Repair of a hernia in the groin (an inguinal hernia) is the most frequently performed operation in general surgery. The hernia is repaired (with suturing or placing a synthetic mesh over the hernia in one of the layers of the abdominal wall) using either open surgery or minimal access laparoscopy. The most common laparoscopic techniques for inguinal hernia repair are transabdominal preperitoneal (TAPP) repair and totally extraperitoneal (TEP) repair. In TAPP the surgeon goes into the peritoneal cavity and places a mesh through a peritoneal incision over possible hernia sites. TEP is different as the peritoneal cavity is not entered and mesh is used to seal the hernia from outside the thin membrane covering the organs in the abdomen (the peritoneum). The mesh, where used, becomes incorporated by fibrous tissue. Minor postoperative problems occur. More serious complications such as damage to the spermatic cord, a blood vessel or nerves, are occasionally reported with open surgery and nerve or major vascular injuries, bowel obstruction, and bladder injury have been reported with laparoscopic repair. Reoccurrence of a hernia is a major drawback.
The review authors identified 41 eligible controlled trials in which a total of 7161 participants were randomized to laparoscopic or open surgery repair. The mean or median duration of follow up of patients ranged from 6 to 36 months.
Return to usual activities was faster for laparoscopic repair, by about seven days, and there was less persisting pain and numbness than with open surgery. However, operation times were some 15 minutes longer (range 14 to 16 minutes) with laparoscopy and there appeared to be a higher number of serious complications of visceral (especially bladder) and vascular injuries. Using a mesh for repair reduced the risk of a recurring hernia rather than the method of placement (open or laparoscopic surgery).

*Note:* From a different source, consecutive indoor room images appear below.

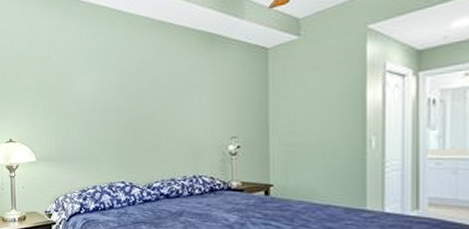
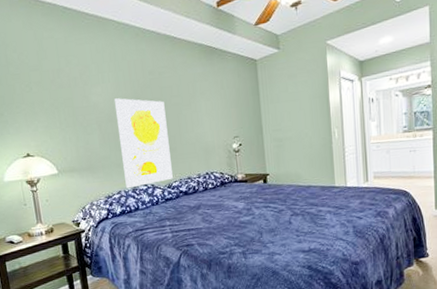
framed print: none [99,88,154,184] -> present [115,98,173,189]

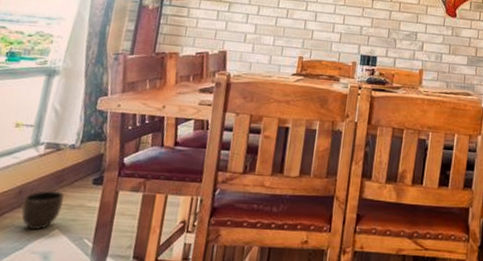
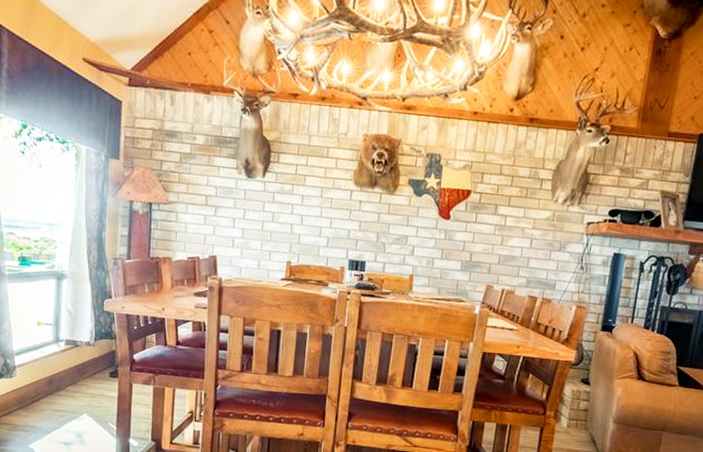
planter: present [21,190,64,230] -> none [54,380,87,413]

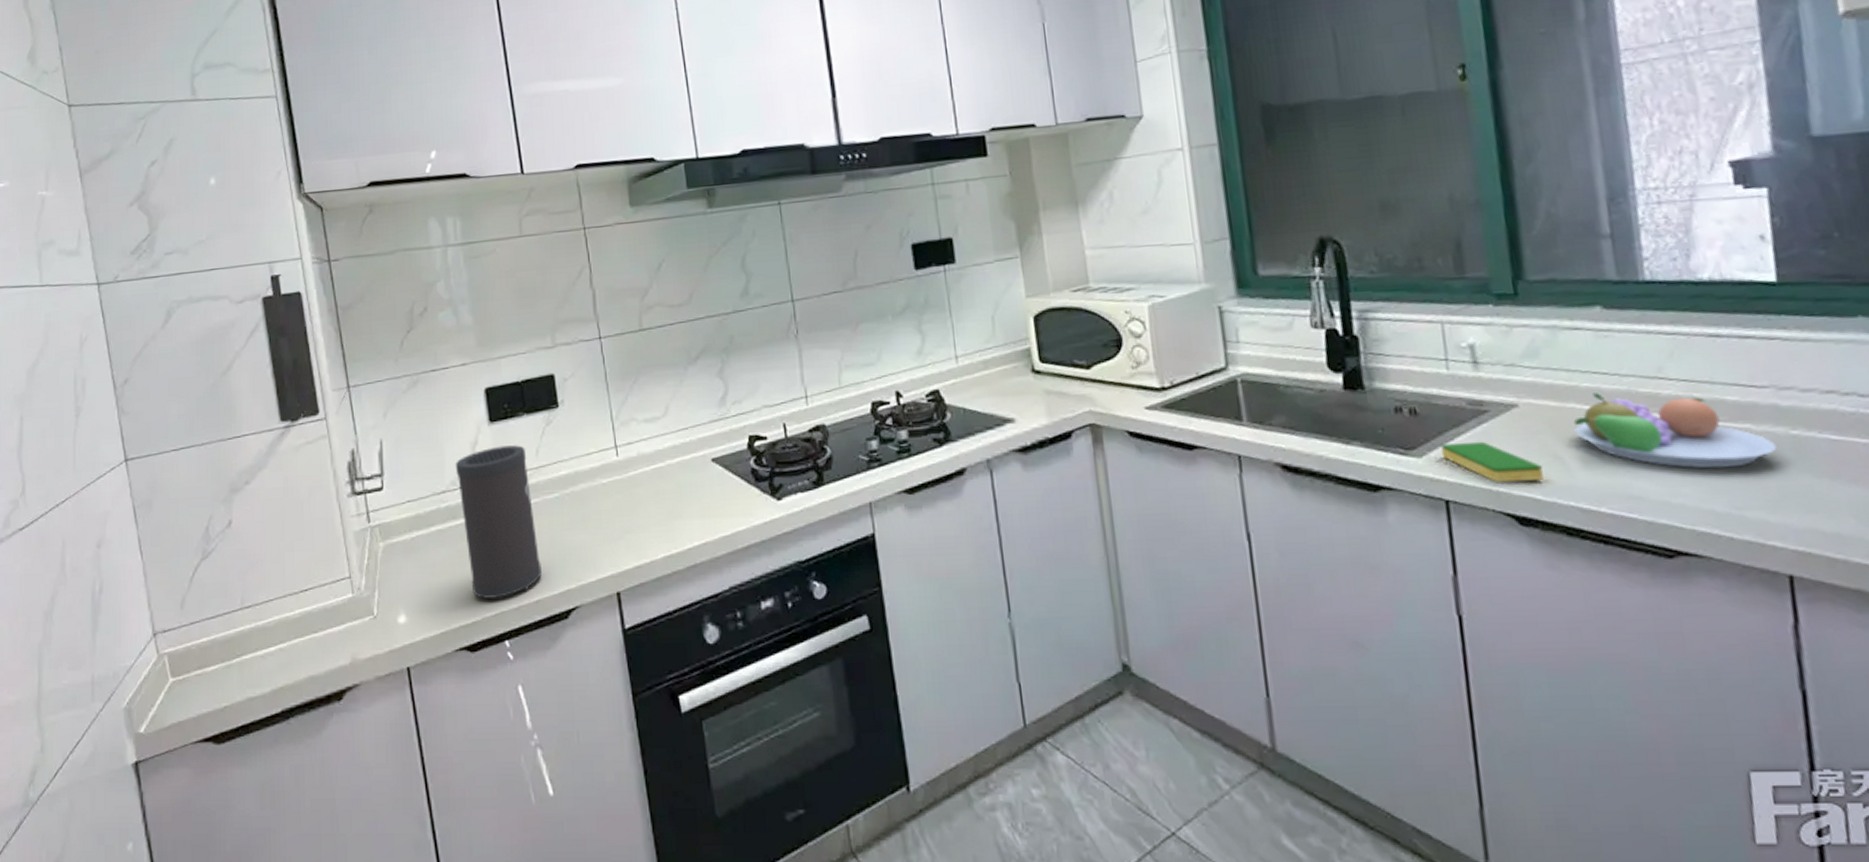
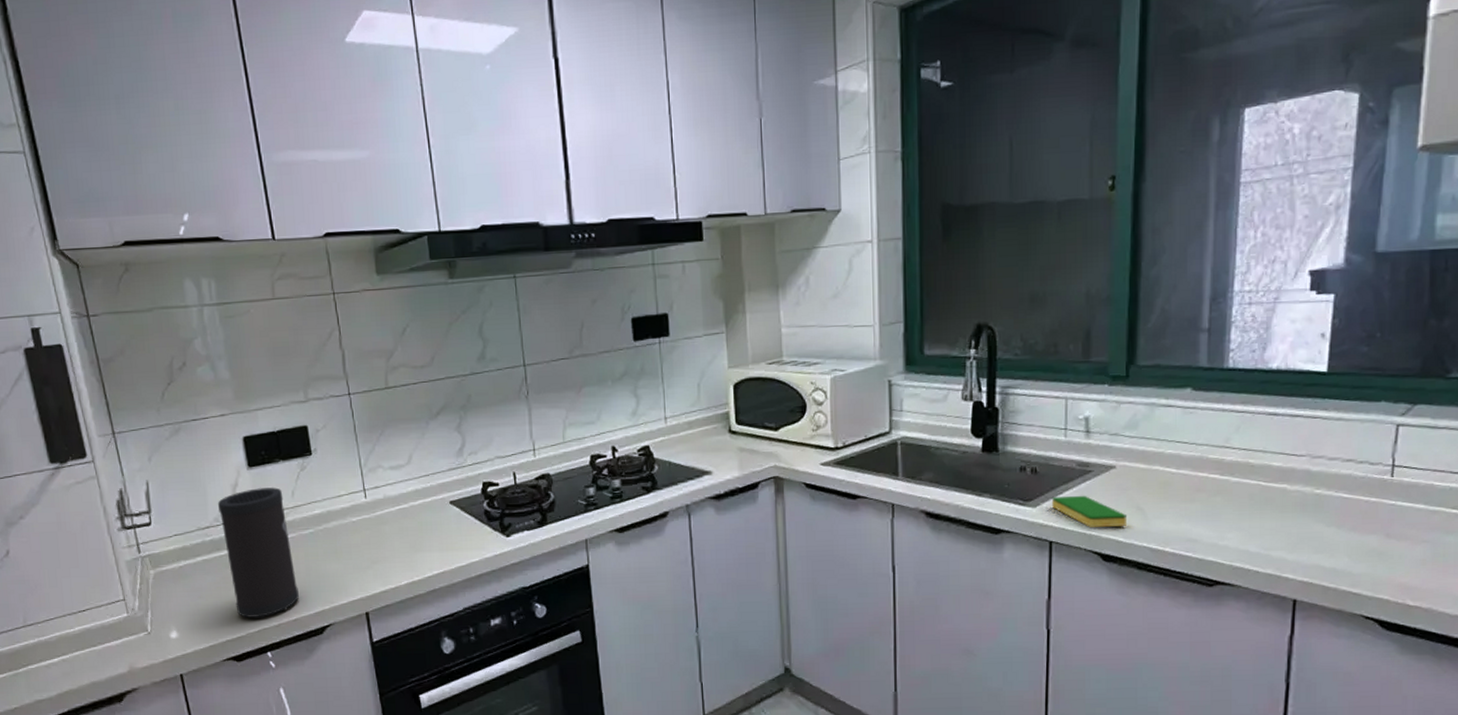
fruit bowl: present [1573,393,1777,469] -> none [1155,458,1303,519]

The review showed that laparoscopic repair takes longer and has a more serious complication rate in respect of visceral (especially bladder) and vascular injuries, but recovery is quicker with less persisting pain and numbness. Reduced hernia recurrence of around 30-50% was related to the use of mesh rather than the method of mesh placement.
Inguinal hernia repair is the most frequently performed operation in general surgery. The standard method for inguinal hernia repair had changed little over a hundred years until the introduction of synthetic mesh. This mesh can be placed by either using an open approach or by using a minimal access laparoscopic technique. Although many studies have explored the relative merits and potential risks of laparoscopic surgery for the repair of inguinal hernia, most individual trials have been too small to show clear benefits of one type of surgical repair over another.
To compare minimal access laparoscopic mesh techniques with open techniques.
We searched MEDLINE, EMBASE, and The Cochrane Central Controlled Trials Registry for relevant randomised controlled trials. The reference list of identified trials, journal supplements, relevant book chapters and conference proceedings were searched for further relevant trials. Through the EU Hernia Trialists Collaboration (EUHTC) communication took place with authors of identified randomised controlled trials to ask for information on any other recent and ongoing trials known to them.
All published and unpublished randomised controlled trials and quasi-randomised controlled trials comparing laparoscopic groin hernia repair with open groin hernia repair were eligible for inclusion.
Individual patient data were obtained, where possible, from the responsible trialist for all eligible studies. Where IPD were unavailable additional aggregate data were sought from trialists and published aggregate data checked and verified by the trialists. Where possible, time to event analysis for hernia recurrence and return to usual activities were performed on an intention to treat principle. The main analyses were based on all trials. Sensitivity analyses based on the data source and trial quality were also performed. Pre-defined subgroup analyses based on recurrent hernias, bilateral hernias and femoral hernias were also carried out.
Forty-one eligible trials of laparoscopic versus open groin hernia repair were identified involving 7161 participants (with individual patient data available for 4165). Meta-analysis was performed, using individual patient data where possible. Operation times for laparoscopic repair were longer and there was a higher risk of rare serious complications. Return to usual activities was faster, and there was less persisting pain and numbness. Hernia recurrence was less common than after open non-mesh repair but not different to open mesh methods.